Miguel steered the van down a rain-washed gravel road leading away from the airstrip and into town. The drive took all of five minutes but was noisy enough that it precluded any further conversation. Lucy won the bet with herself—the large brick building had the insignia of a defunct bank carved into its cornice, but now housed various government offices including the sheriff’s department. She also spotted a café, a general store, a diner, and a hunting-fishing outfitter. Despite it being tourist season, the only people she saw were a couple sitting at the café’s outdoor tables. Finally, at the end of the road, they parked in front of the large barn-like building nestled into the curve of the mountains.
“Welcome to the Keenan Hot Springs and Exotic Wild Animal Exhibit,” Judith said. “I’ve put you all in cabin three. Come inside and we’ll get your keys.”
Nick and Lucy grabbed their bags and followed her inside the massive building. It was three stories high at its peak, and as soon as they crossed the threshold, there was the distinctive scent of sulfur.

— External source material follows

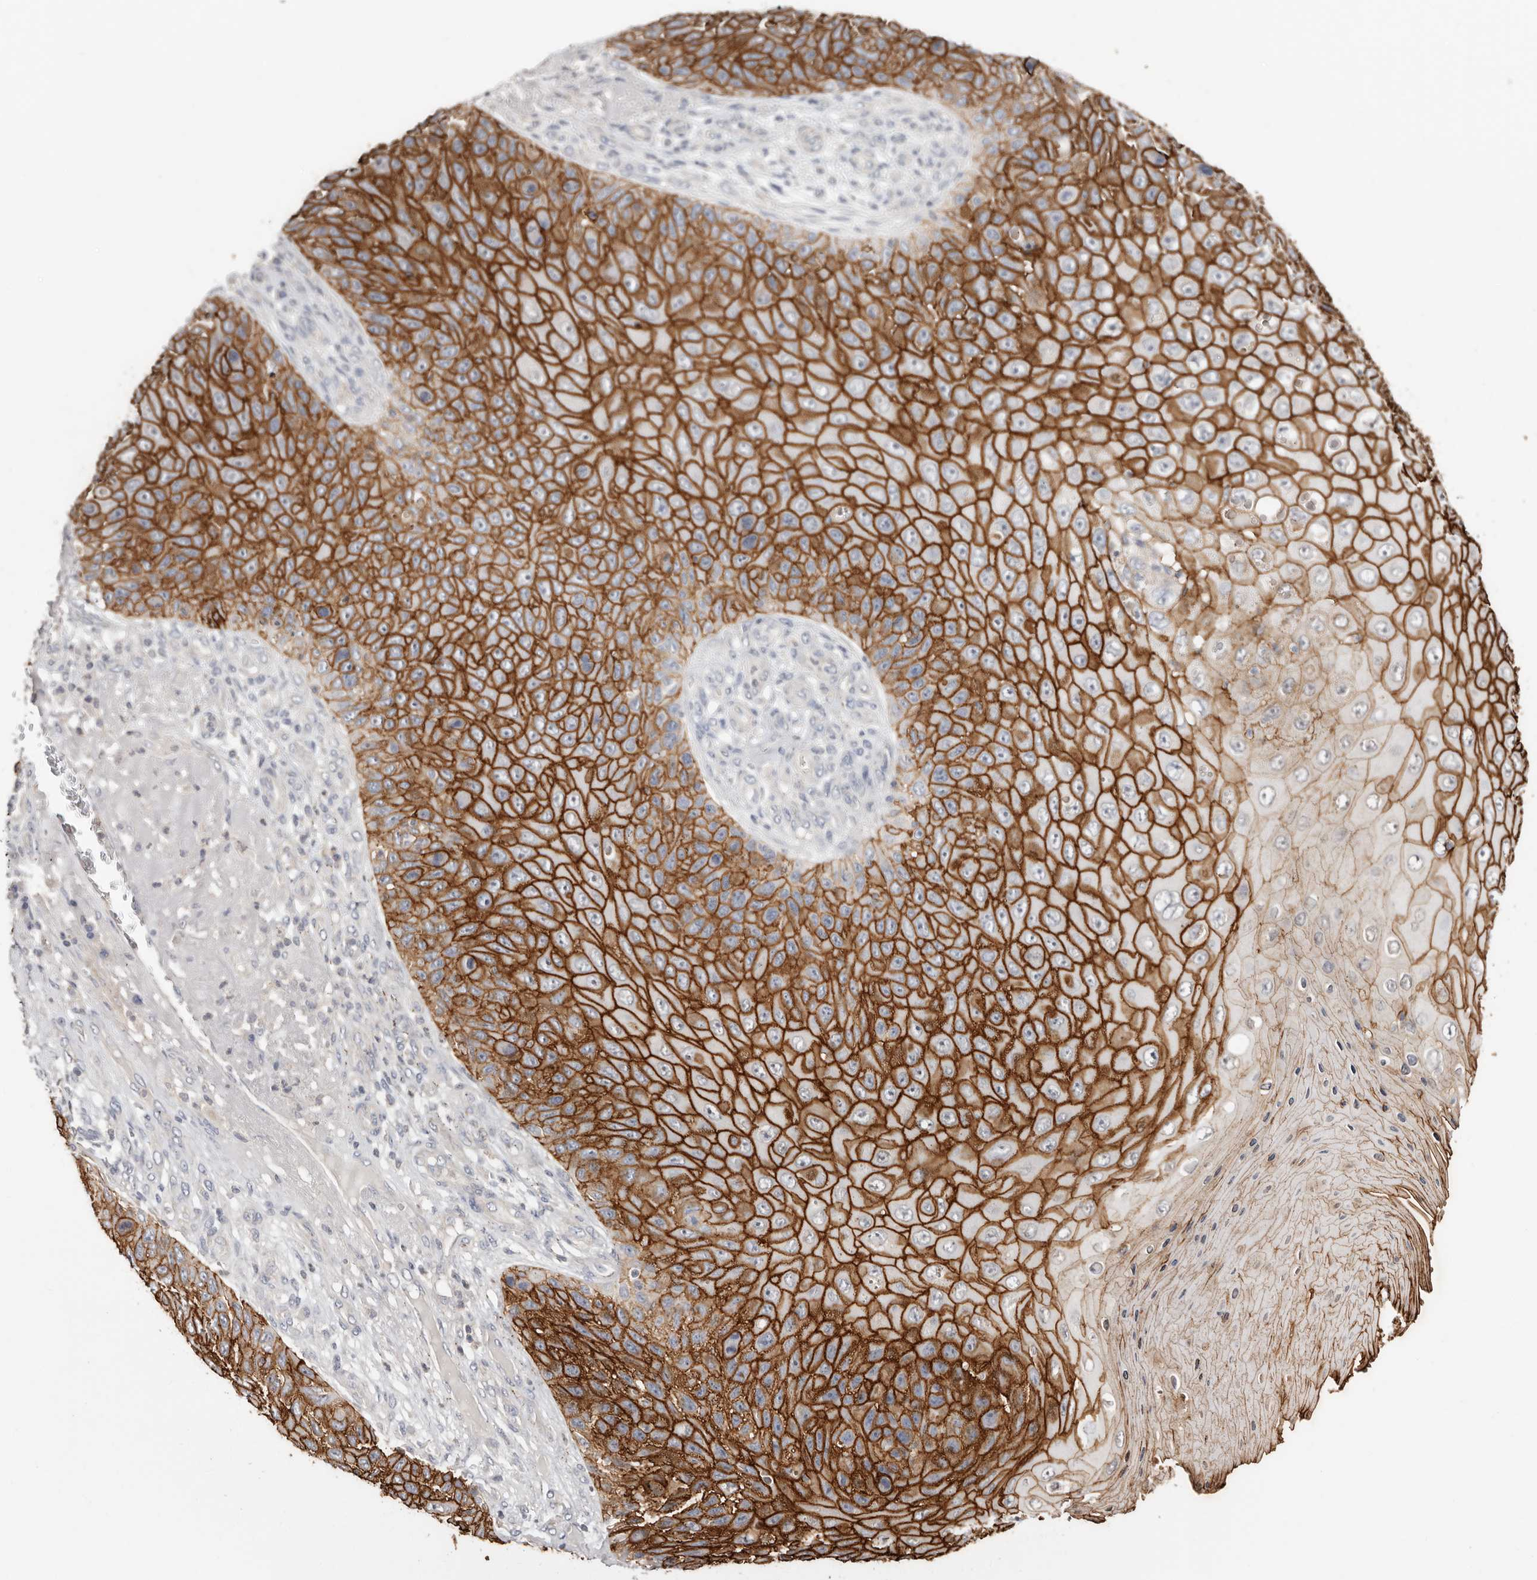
{"staining": {"intensity": "strong", "quantity": ">75%", "location": "cytoplasmic/membranous"}, "tissue": "skin cancer", "cell_type": "Tumor cells", "image_type": "cancer", "snomed": [{"axis": "morphology", "description": "Squamous cell carcinoma, NOS"}, {"axis": "topography", "description": "Skin"}], "caption": "Skin cancer tissue shows strong cytoplasmic/membranous expression in about >75% of tumor cells", "gene": "S100A14", "patient": {"sex": "female", "age": 88}}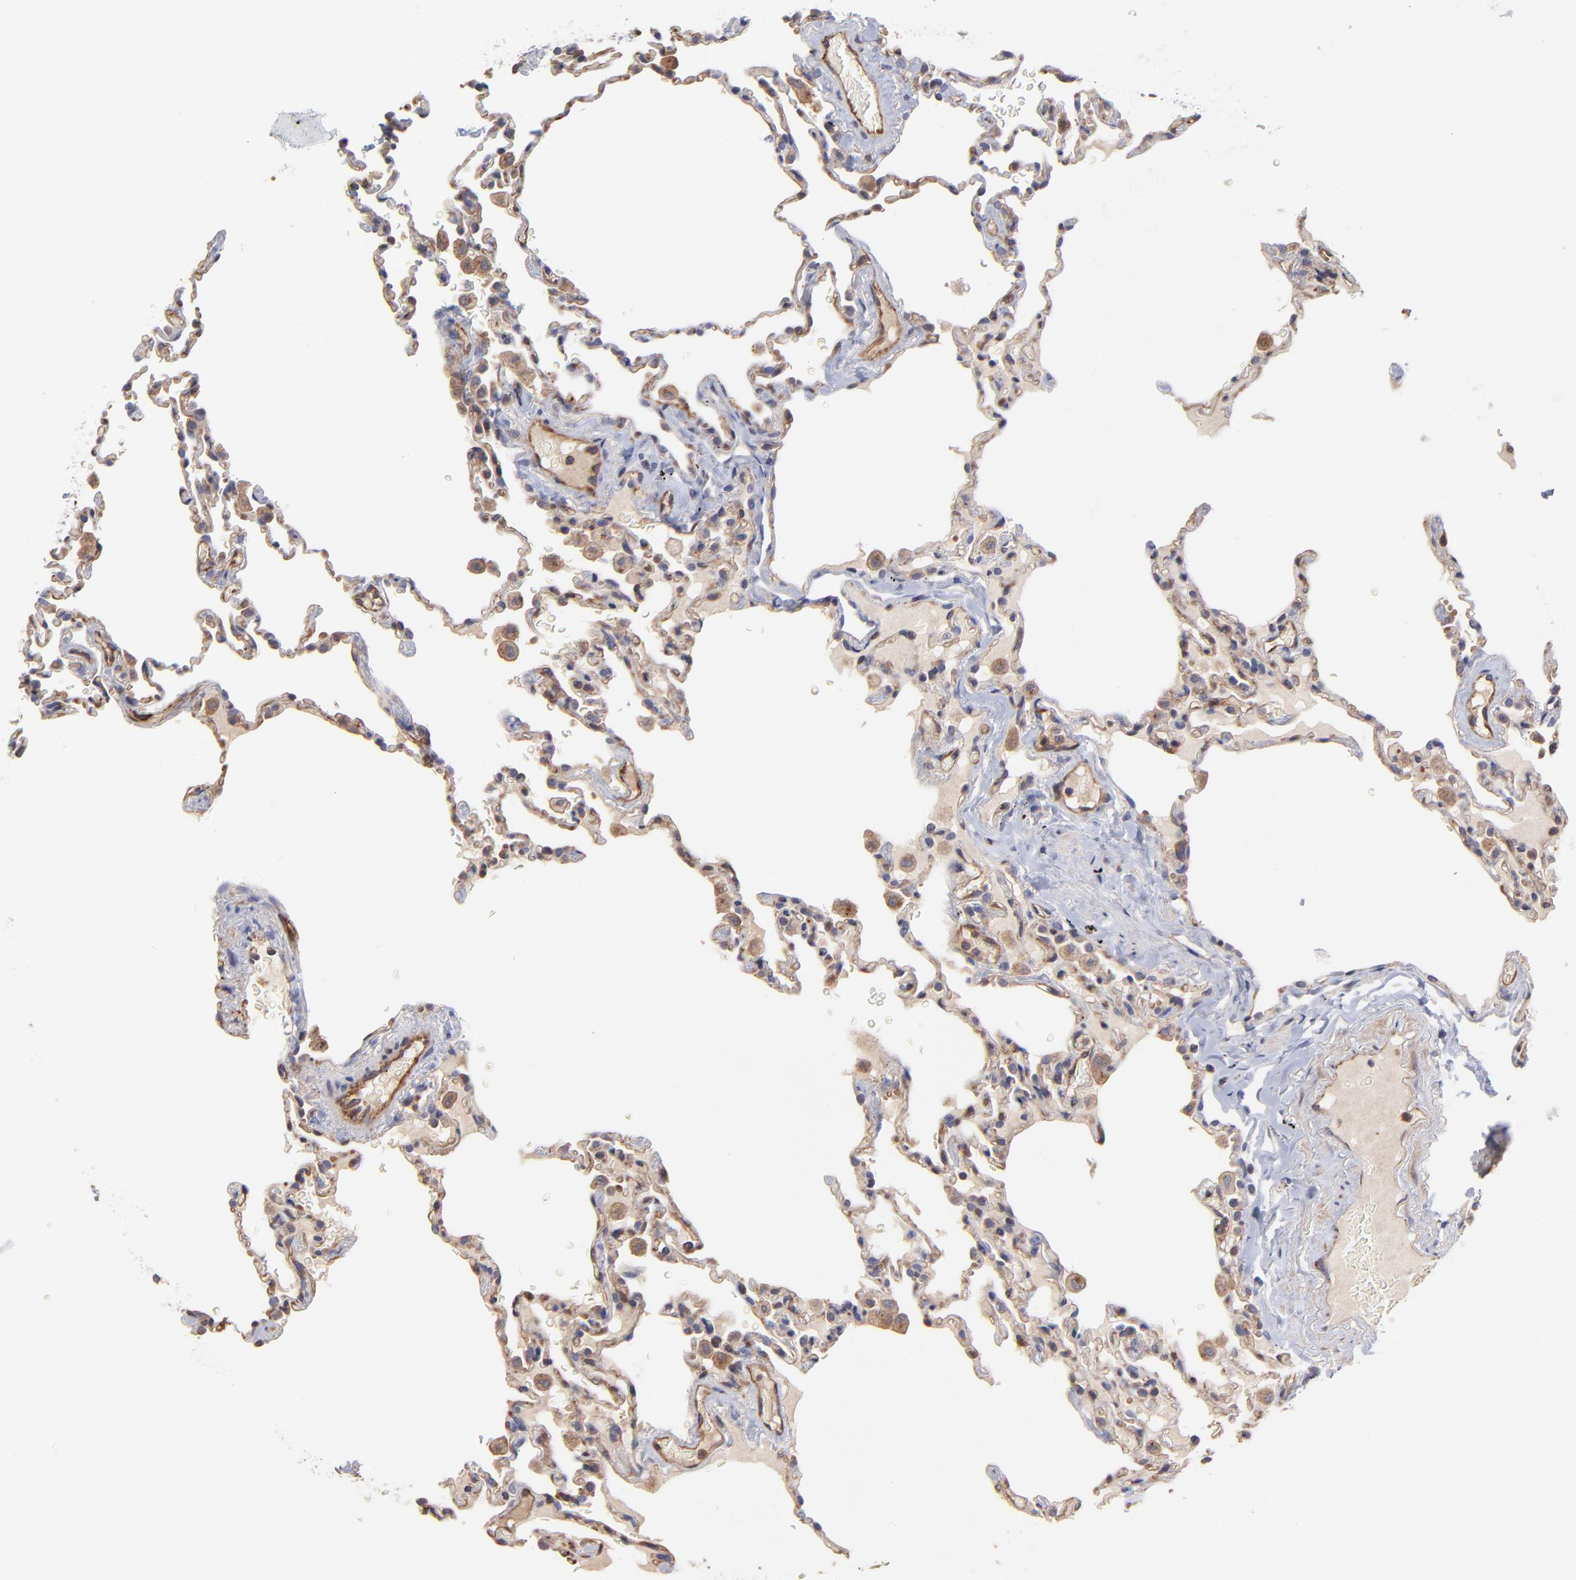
{"staining": {"intensity": "weak", "quantity": "<25%", "location": "cytoplasmic/membranous"}, "tissue": "lung", "cell_type": "Alveolar cells", "image_type": "normal", "snomed": [{"axis": "morphology", "description": "Normal tissue, NOS"}, {"axis": "topography", "description": "Lung"}], "caption": "A photomicrograph of human lung is negative for staining in alveolar cells. Brightfield microscopy of IHC stained with DAB (3,3'-diaminobenzidine) (brown) and hematoxylin (blue), captured at high magnification.", "gene": "ASB7", "patient": {"sex": "male", "age": 59}}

“The smell’s from the hot springs,” Judith said, as she meandered around a registration desk. Moose and elk heads featuring sprawling antlers adorned the walls along with other trophies: bears, wolves, mountain lions, bighorn sheep. “You can access them from inside, down that hallway through the shower and changing rooms, or from outside at the rear of the building.” She grabbed two old-fashioned metal keys on large key fobs from the pegboard. A raucous shriek echoed through the space followed by the flutter of wings and several bright green feathers floating out of the sky. Lucy glanced up to see three colorful parrots perched in the rafters above them. “Come on, I’ll show you to your cabin. The zoo’s on the other side of the building—right now we’ve got a tiger, a three-toed sloth, two ocelots, and a grizzly. Used to have a lion and a snake exhibit, but they’re gone.”
“Gone?” Nick asked. “You said the animals were orphans; did you find homes for them?”
Judith’s smile never faltered. “Gone as in dead. The lion from old age, the snakes after they killed my husband.”